**Exercise brief**
Scan the lines below for the string "casing" and copy every one that has it.

**Entries provided**
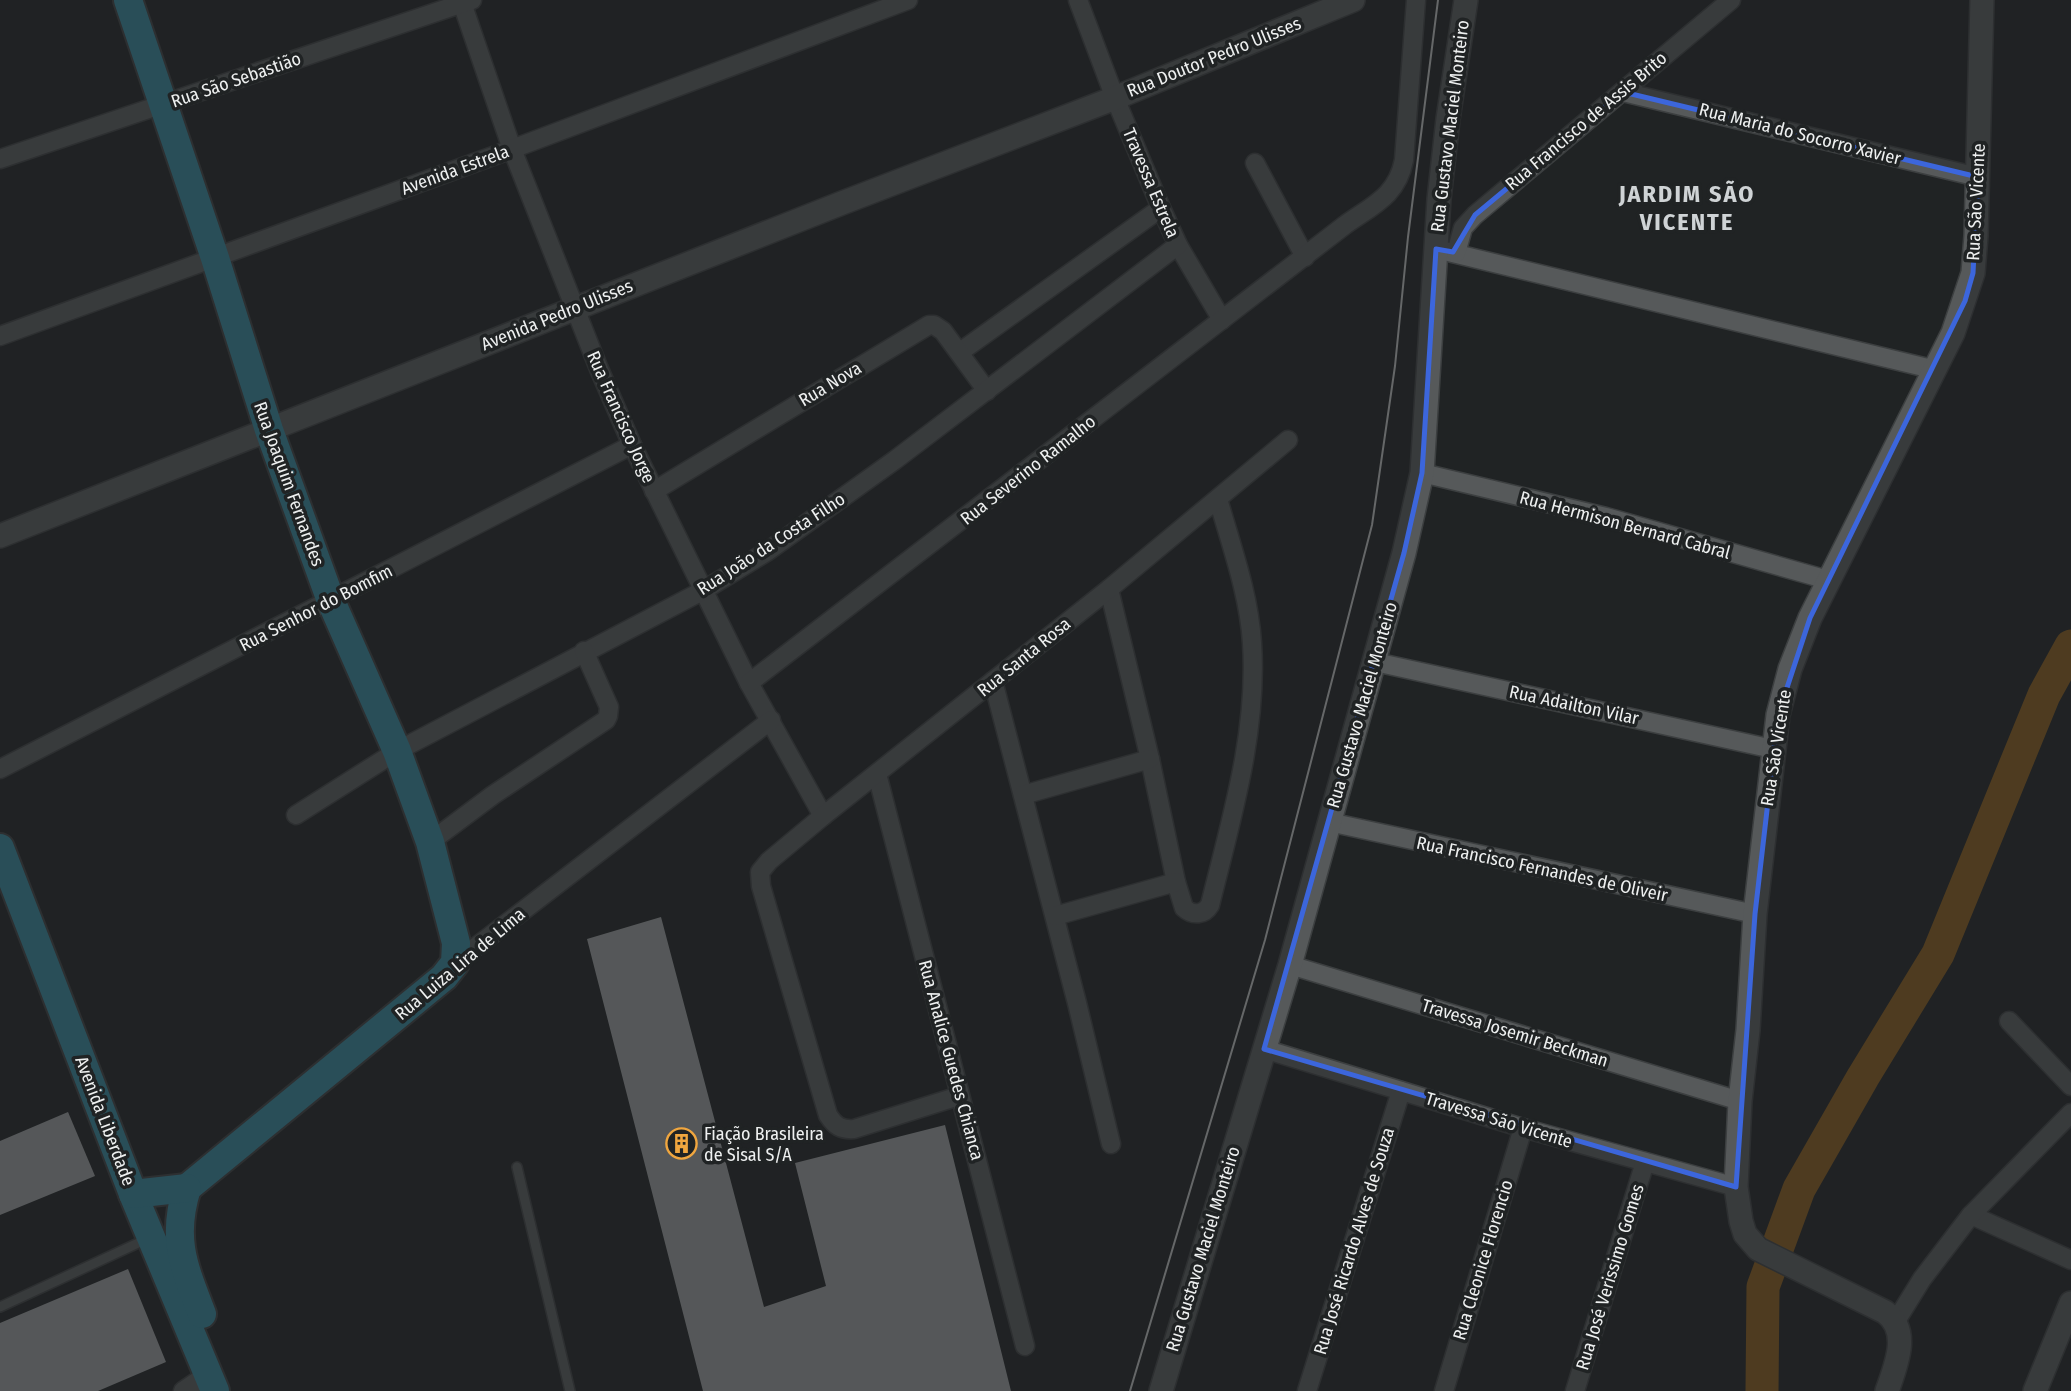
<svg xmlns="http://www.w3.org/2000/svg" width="2071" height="1391" viewBox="0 0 2071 1391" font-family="'Fira Sans Condensed',sans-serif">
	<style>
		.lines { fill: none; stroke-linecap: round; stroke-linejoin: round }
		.river { stroke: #865a1b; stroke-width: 33 }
		.building { fill: #95989a }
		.service-casing { stroke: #3c3f40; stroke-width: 12 }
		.minor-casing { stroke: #3c3f40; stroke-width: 21 }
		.tertiary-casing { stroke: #3c3f40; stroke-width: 26 }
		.primary-casing { stroke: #3c3f40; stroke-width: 32 }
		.service { stroke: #56595a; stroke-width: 9 }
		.minor { stroke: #56595a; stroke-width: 18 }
		.tertiary { stroke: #56595a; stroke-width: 23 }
		.primary { stroke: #338398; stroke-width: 28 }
		.tram { stroke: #b8baba; stroke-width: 2 }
		.marked { fill: none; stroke: #3c66dc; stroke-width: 5; stroke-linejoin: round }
		.labels { text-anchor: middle; stroke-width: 7; stroke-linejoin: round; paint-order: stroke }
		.street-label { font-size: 18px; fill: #eef0f0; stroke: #202324 }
		.poi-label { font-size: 18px; fill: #eef0f0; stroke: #202324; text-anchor: start }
		.district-label { font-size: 24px; font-weight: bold; letter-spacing: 2px; fill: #cfd3d5; stroke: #202324 }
	</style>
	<rect width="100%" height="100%" fill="#202324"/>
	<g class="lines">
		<path class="river" d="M1762 1391 1763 1287 1799 1189 1863 1077 1938 954 2044 695 2071 646"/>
	</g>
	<g class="building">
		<path d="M661 917 764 1307 826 1286 795 1163 945 1125 1011 1391H703L587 939Z"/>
		<path d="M68 1112 95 1176 0 1215V1141Z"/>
		<path d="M128 1269 166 1362 98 1391H0V1323Z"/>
	</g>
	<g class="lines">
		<defs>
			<g id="service">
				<path d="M517 1167 570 1391"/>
				<path d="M0 1307 149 1238"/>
			</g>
			<g id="minor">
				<path d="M461 0 512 149 599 369 632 445 749 683 823 816"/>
				<path d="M1078 0 1115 98 1161 208 1178 245 1222 320"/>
				<path d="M1623 92 1978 177"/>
				<path d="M0 159 472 0"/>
				<path d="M1255 163 1305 257"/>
				<path d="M1436 249 1936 370"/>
				<path d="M1456 253 1463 228 1475 215 1731 0"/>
				<path d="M0 336 512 149 908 0"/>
				<path d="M960 352 1161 208"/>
				<path d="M1422 473 1606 517 1828 580"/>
				<path d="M654 491 929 325H934L943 331 987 391"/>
				<path d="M1109 589 1150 759 1176 882 1184 908C1193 916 1204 915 1210 905 1231 820 1258 731 1252 643 1249 594 1231 545 1218 499"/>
				<path d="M1375 662 1773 749"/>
				<path d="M993 681 1077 1003 1111 1144"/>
				<path d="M749 683 1345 225C1373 205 1397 196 1404 160L1416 0"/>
				<path d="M0 769 632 445"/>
				<path d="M877 774 1025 1346"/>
				<path d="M1023 795 1150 759"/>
				<path d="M296 815 397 751 704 590 768 551 895 460 1178 245"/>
				<path d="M1329 822 1755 914"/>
				<path d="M430 842 493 795 606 720 608 716 609 707 584 651"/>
				<path d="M1055 916 1176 882"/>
				<path d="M455 963 771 720"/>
				<path d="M1290 965 1740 1101"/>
				<path d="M2009 1021 2071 1086"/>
				<path d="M1264 1049 1523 1128 1736 1187"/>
				<path d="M959 1096 854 1129C841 1130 835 1126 828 1115L761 886 760 872 769 861 823 816 1109 589 1288 440"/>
				<path d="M1971 1215 2071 1260"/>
				<path d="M1896 1321 1922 1279 1971 1215 2071 1113"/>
				<path d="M183 1391 208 1374"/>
				<path d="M1307 1391 1401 1091"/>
				<path d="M1444 1391 1523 1128"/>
				<path d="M1575 1391 1645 1162"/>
			</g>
			<g id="tertiary">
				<path d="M0 536 842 203 1115 98 1353 0"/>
				<path d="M1161 1391 1290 965 1404 553 1422 473 1439 199 1448 119 1466 0"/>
				<path d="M1887 1391C1896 1365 1911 1331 1885 1312L1758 1249 1745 1234 1741 1221 1736 1187 1740 1101 1748 1030 1755 914 1778 715 1790 669 1810 618 1953 333 1973 273 1976 236 1982 0"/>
				<path d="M2035 1391 2071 1303"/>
			</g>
			<g id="primary">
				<path d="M128 0 215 258 269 430 331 601 397 751 430 842 456 943 455 963 444 977 187 1188"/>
				<path d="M0 848 133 1194 215 1391"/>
				<path d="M187 1188C171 1239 184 1267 202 1314"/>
				<path d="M133 1194 187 1188"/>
			</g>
		</defs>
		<use href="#service" class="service-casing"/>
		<use href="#minor" class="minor-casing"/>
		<use href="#tertiary" class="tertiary-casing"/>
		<use href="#primary" class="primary-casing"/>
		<use href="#service" class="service"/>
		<use href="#minor" class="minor"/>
		<use href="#tertiary" class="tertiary"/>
		<use href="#primary" class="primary"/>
		<path class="tram" d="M1130 1391 1265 940 1372 525 1395 366 1408 237 1438 0"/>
	</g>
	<path d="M0 0H2071V1391H0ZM1623 92 1978 177 1973 273 1965 301 1810 618 1778 715 1755 914 1736 1187 1264 1049 1404 553 1422 473 1436 249 1453 252 1475 215Z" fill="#202324" fill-opacity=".55" fill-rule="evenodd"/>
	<path class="marked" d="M1623 92 1978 177 1973 273 1965 301 1810 618 1778 715 1755 914 1736 1187 1264 1049 1404 553 1422 473 1436 249 1453 252 1475 215Z"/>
	<defs>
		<symbol id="building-ring" viewBox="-11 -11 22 22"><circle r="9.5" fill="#202324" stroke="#f0a63f" stroke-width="1.5"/><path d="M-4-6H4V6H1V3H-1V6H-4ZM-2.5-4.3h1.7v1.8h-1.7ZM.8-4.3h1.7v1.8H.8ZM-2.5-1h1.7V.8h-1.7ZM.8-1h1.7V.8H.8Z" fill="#f0a63f"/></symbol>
	</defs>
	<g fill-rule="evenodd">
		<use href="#building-ring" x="664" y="1126" width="35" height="35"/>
	</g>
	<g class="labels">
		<g class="street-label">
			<text transform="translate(1214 57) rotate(-22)" y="6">Rua Doutor Pedro Ulisses</text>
			<text transform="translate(236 80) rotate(-19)" y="6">Rua São Sebastião</text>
			<text transform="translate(1586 121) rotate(-40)" y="6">Rua Francisco de Assis Brito</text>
			<text transform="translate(1450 126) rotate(-83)" y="6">Rua Gustavo Maciel Monteiro</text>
			<text transform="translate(1800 134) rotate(14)" y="6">Rua Maria do Socorro Xavier</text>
			<text transform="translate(455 170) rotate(-20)" y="6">Avenida Estrela</text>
			<text transform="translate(1151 183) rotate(67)" y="6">Travessa Estrela</text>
			<text transform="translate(1976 202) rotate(-87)" y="6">Rua São Vicente</text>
			<text transform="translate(557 315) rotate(-22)" y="6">Avenida Pedro Ulisses</text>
			<text transform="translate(830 384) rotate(-31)" y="6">Rua Nova</text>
			<text transform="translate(621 417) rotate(66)" y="6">Rua Francisco Jorge</text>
			<text transform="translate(1028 470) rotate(-38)" y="6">Rua Severino Ramalho</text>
			<text transform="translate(289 484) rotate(70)" y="6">Rua Joaquim Fernandes</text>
			<text transform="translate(1625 525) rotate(15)" y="6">Rua Hermison Bernard Cabral</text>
			<text transform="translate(771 544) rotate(-33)" y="6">Rua João da Costa Filho</text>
			<text transform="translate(316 608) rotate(-27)" y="6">Rua Senhor do Bomfim</text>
			<text transform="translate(1024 657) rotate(-39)" y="6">Rua Santa Rosa</text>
			<text transform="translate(1362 705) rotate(-74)" y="6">Rua Gustavo Maciel Monteiro</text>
			<text transform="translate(1574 705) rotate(12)" y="6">Rua Adailton Vilar</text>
			<text transform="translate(1776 748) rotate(-81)" y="6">Rua São Vicente</text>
			<text transform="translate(1542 869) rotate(12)" y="6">Rua Francisco Fernandes de Oliveir</text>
			<text transform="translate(460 964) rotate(-40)" y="6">Rua Luiza Lira de Lima</text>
			<text transform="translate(1515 1033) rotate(17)" y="6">Travessa Josemir Beckman</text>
			<text transform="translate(951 1060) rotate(75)" y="6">Rua Analice Guedes Chianca</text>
			<text transform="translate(1499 1120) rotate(17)" y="6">Travessa São Vicente</text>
			<text transform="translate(105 1121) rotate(69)" y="6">Avenida Liberdade</text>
			<text transform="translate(1354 1241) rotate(-73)" y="6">Rua José Ricardo Alves de Souza</text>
			<text transform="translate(1203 1249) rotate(-73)" y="6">Rua Gustavo Maciel Monteiro</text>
			<text transform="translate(1483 1260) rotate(-73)" y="6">Rua Cleonice Florencio</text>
			<text transform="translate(1610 1277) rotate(-73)" y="6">Rua José Verissimo Gomes</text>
		</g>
		<g class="poi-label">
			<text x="704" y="1140">Fiação Brasileira<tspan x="704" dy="21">de Sisal S/A</tspan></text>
		</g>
		<g class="district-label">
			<text x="1687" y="202">JARDIM SÃO<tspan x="1687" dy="28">VICENTE</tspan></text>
		</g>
	</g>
</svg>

**Result of this exercise**
		.service-casing { stroke: #3c3f40; stroke-width: 12 }
		.minor-casing { stroke: #3c3f40; stroke-width: 21 }
		.tertiary-casing { stroke: #3c3f40; stroke-width: 26 }
		.primary-casing { stroke: #3c3f40; stroke-width: 32 }
		<use href="#service" class="service-casing"/>
		<use href="#minor" class="minor-casing"/>
		<use href="#tertiary" class="tertiary-casing"/>
		<use href="#primary" class="primary-casing"/>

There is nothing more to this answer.